Entries from a dataset
──────────────────────────────
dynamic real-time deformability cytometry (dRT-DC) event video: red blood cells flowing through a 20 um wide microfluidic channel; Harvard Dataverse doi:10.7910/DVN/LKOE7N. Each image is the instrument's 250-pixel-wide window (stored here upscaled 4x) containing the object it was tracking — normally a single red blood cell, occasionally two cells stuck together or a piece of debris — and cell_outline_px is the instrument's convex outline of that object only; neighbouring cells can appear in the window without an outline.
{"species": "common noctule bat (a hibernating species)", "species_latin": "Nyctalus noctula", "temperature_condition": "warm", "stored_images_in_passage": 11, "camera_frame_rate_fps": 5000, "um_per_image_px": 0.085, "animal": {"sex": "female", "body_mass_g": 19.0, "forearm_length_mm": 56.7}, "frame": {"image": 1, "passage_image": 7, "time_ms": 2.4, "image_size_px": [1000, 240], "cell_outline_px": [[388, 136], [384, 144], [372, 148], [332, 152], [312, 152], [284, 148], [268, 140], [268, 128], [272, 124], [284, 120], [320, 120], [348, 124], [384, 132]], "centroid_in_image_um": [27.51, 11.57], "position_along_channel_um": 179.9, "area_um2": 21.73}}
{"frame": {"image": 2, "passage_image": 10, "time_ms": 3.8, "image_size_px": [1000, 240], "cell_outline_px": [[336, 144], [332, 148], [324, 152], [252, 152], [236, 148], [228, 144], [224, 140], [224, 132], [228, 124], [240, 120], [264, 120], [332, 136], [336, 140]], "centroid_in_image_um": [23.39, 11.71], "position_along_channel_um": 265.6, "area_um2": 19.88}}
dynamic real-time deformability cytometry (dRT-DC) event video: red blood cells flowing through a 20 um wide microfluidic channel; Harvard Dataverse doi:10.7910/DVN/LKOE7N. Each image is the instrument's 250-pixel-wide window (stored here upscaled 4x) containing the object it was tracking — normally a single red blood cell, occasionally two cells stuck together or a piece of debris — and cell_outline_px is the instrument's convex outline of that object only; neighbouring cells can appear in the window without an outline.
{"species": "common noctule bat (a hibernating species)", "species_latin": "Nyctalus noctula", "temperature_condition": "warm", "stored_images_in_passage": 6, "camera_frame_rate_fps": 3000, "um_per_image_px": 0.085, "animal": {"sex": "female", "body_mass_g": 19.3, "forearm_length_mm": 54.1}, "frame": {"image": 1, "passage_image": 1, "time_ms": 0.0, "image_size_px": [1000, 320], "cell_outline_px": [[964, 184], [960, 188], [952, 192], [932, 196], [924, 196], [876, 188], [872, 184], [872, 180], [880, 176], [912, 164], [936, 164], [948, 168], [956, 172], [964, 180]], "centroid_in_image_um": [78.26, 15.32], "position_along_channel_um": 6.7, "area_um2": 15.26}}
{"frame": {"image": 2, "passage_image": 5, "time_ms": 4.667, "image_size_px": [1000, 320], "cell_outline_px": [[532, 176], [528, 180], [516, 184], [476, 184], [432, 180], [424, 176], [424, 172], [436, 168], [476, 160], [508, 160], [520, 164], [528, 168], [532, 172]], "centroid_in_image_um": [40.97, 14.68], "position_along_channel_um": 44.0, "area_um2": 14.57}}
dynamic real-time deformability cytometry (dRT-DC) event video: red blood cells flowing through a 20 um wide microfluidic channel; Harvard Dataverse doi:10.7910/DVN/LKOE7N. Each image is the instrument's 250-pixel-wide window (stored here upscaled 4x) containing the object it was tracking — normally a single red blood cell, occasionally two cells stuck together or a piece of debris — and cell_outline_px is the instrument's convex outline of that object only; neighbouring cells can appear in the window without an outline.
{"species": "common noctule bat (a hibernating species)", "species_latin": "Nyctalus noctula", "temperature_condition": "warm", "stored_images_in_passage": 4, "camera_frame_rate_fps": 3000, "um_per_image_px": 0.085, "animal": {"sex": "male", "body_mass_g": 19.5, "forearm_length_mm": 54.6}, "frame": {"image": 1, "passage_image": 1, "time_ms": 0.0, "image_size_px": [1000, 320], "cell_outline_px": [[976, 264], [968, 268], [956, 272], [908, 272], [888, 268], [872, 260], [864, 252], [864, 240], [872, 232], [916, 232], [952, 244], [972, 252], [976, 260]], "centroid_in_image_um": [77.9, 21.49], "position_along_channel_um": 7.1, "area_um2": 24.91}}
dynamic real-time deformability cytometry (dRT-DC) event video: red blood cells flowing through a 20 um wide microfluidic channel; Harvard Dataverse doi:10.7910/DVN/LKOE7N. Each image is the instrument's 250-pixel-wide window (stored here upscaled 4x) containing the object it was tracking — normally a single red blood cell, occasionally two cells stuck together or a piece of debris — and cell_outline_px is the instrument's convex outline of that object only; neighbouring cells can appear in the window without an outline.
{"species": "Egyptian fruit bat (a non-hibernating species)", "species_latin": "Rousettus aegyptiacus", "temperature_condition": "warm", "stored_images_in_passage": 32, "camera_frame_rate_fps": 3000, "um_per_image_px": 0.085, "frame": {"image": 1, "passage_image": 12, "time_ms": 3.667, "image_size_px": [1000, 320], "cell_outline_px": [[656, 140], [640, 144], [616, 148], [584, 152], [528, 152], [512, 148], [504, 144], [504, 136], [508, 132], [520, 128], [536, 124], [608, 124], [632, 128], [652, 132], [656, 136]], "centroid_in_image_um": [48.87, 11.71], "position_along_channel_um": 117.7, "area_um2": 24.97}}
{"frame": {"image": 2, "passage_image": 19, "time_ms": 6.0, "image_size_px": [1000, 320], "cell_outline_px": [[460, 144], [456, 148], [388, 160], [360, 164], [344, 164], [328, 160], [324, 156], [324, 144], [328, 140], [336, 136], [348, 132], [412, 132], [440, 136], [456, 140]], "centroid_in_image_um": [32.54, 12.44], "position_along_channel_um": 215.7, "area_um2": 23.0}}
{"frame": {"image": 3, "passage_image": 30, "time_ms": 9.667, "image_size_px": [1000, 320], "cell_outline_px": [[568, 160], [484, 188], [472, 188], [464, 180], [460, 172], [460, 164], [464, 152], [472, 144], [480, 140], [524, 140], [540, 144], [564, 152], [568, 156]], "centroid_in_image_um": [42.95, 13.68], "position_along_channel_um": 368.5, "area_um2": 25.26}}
──────────────────────────────
● **Stated exercise**: Write each line above out exactly.

● **Exercise response**:
dynamic real-time deformability cytometry (dRT-DC) event video: red blood cells flowing through a 20 um wide microfluidic channel; Harvard Dataverse doi:10.7910/DVN/LKOE7N. Each image is the instrument's 250-pixel-wide window (stored here upscaled 4x) containing the object it was tracking — normally a single red blood cell, occasionally two cells stuck together or a piece of debris — and cell_outline_px is the instrument's convex outline of that object only; neighbouring cells can appear in the window without an outline.
{"species": "common noctule bat (a hibernating species)", "species_latin": "Nyctalus noctula", "temperature_condition": "warm", "stored_images_in_passage": 11, "camera_frame_rate_fps": 5000, "um_per_image_px": 0.085, "animal": {"sex": "female", "body_mass_g": 19.0, "forearm_length_mm": 56.7}, "frame": {"image": 1, "passage_image": 7, "time_ms": 2.4, "image_size_px": [1000, 240], "cell_outline_px": [[388, 136], [384, 144], [372, 148], [332, 152], [312, 152], [284, 148], [268, 140], [268, 128], [272, 124], [284, 120], [320, 120], [348, 124], [384, 132]], "centroid_in_image_um": [27.51, 11.57], "position_along_channel_um": 179.9, "area_um2": 21.73}}
{"frame": {"image": 2, "passage_image": 10, "time_ms": 3.8, "image_size_px": [1000, 240], "cell_outline_px": [[336, 144], [332, 148], [324, 152], [252, 152], [236, 148], [228, 144], [224, 140], [224, 132], [228, 124], [240, 120], [264, 120], [332, 136], [336, 140]], "centroid_in_image_um": [23.39, 11.71], "position_along_channel_um": 265.6, "area_um2": 19.88}}
dynamic real-time deformability cytometry (dRT-DC) event video: red blood cells flowing through a 20 um wide microfluidic channel; Harvard Dataverse doi:10.7910/DVN/LKOE7N. Each image is the instrument's 250-pixel-wide window (stored here upscaled 4x) containing the object it was tracking — normally a single red blood cell, occasionally two cells stuck together or a piece of debris — and cell_outline_px is the instrument's convex outline of that object only; neighbouring cells can appear in the window without an outline.
{"species": "common noctule bat (a hibernating species)", "species_latin": "Nyctalus noctula", "temperature_condition": "warm", "stored_images_in_passage": 6, "camera_frame_rate_fps": 3000, "um_per_image_px": 0.085, "animal": {"sex": "female", "body_mass_g": 19.3, "forearm_length_mm": 54.1}, "frame": {"image": 1, "passage_image": 1, "time_ms": 0.0, "image_size_px": [1000, 320], "cell_outline_px": [[964, 184], [960, 188], [952, 192], [932, 196], [924, 196], [876, 188], [872, 184], [872, 180], [880, 176], [912, 164], [936, 164], [948, 168], [956, 172], [964, 180]], "centroid_in_image_um": [78.26, 15.32], "position_along_channel_um": 6.7, "area_um2": 15.26}}
{"frame": {"image": 2, "passage_image": 5, "time_ms": 4.667, "image_size_px": [1000, 320], "cell_outline_px": [[532, 176], [528, 180], [516, 184], [476, 184], [432, 180], [424, 176], [424, 172], [436, 168], [476, 160], [508, 160], [520, 164], [528, 168], [532, 172]], "centroid_in_image_um": [40.97, 14.68], "position_along_channel_um": 44.0, "area_um2": 14.57}}
dynamic real-time deformability cytometry (dRT-DC) event video: red blood cells flowing through a 20 um wide microfluidic channel; Harvard Dataverse doi:10.7910/DVN/LKOE7N. Each image is the instrument's 250-pixel-wide window (stored here upscaled 4x) containing the object it was tracking — normally a single red blood cell, occasionally two cells stuck together or a piece of debris — and cell_outline_px is the instrument's convex outline of that object only; neighbouring cells can appear in the window without an outline.
{"species": "common noctule bat (a hibernating species)", "species_latin": "Nyctalus noctula", "temperature_condition": "warm", "stored_images_in_passage": 4, "camera_frame_rate_fps": 3000, "um_per_image_px": 0.085, "animal": {"sex": "male", "body_mass_g": 19.5, "forearm_length_mm": 54.6}, "frame": {"image": 1, "passage_image": 1, "time_ms": 0.0, "image_size_px": [1000, 320], "cell_outline_px": [[976, 264], [968, 268], [956, 272], [908, 272], [888, 268], [872, 260], [864, 252], [864, 240], [872, 232], [916, 232], [952, 244], [972, 252], [976, 260]], "centroid_in_image_um": [77.9, 21.49], "position_along_channel_um": 7.1, "area_um2": 24.91}}
dynamic real-time deformability cytometry (dRT-DC) event video: red blood cells flowing through a 20 um wide microfluidic channel; Harvard Dataverse doi:10.7910/DVN/LKOE7N. Each image is the instrument's 250-pixel-wide window (stored here upscaled 4x) containing the object it was tracking — normally a single red blood cell, occasionally two cells stuck together or a piece of debris — and cell_outline_px is the instrument's convex outline of that object only; neighbouring cells can appear in the window without an outline.
{"species": "Egyptian fruit bat (a non-hibernating species)", "species_latin": "Rousettus aegyptiacus", "temperature_condition": "warm", "stored_images_in_passage": 32, "camera_frame_rate_fps": 3000, "um_per_image_px": 0.085, "frame": {"image": 1, "passage_image": 12, "time_ms": 3.667, "image_size_px": [1000, 320], "cell_outline_px": [[656, 140], [640, 144], [616, 148], [584, 152], [528, 152], [512, 148], [504, 144], [504, 136], [508, 132], [520, 128], [536, 124], [608, 124], [632, 128], [652, 132], [656, 136]], "centroid_in_image_um": [48.87, 11.71], "position_along_channel_um": 117.7, "area_um2": 24.97}}
{"frame": {"image": 2, "passage_image": 19, "time_ms": 6.0, "image_size_px": [1000, 320], "cell_outline_px": [[460, 144], [456, 148], [388, 160], [360, 164], [344, 164], [328, 160], [324, 156], [324, 144], [328, 140], [336, 136], [348, 132], [412, 132], [440, 136], [456, 140]], "centroid_in_image_um": [32.54, 12.44], "position_along_channel_um": 215.7, "area_um2": 23.0}}
{"frame": {"image": 3, "passage_image": 30, "time_ms": 9.667, "image_size_px": [1000, 320], "cell_outline_px": [[568, 160], [484, 188], [472, 188], [464, 180], [460, 172], [460, 164], [464, 152], [472, 144], [480, 140], [524, 140], [540, 144], [564, 152], [568, 156]], "centroid_in_image_um": [42.95, 13.68], "position_along_channel_um": 368.5, "area_um2": 25.26}}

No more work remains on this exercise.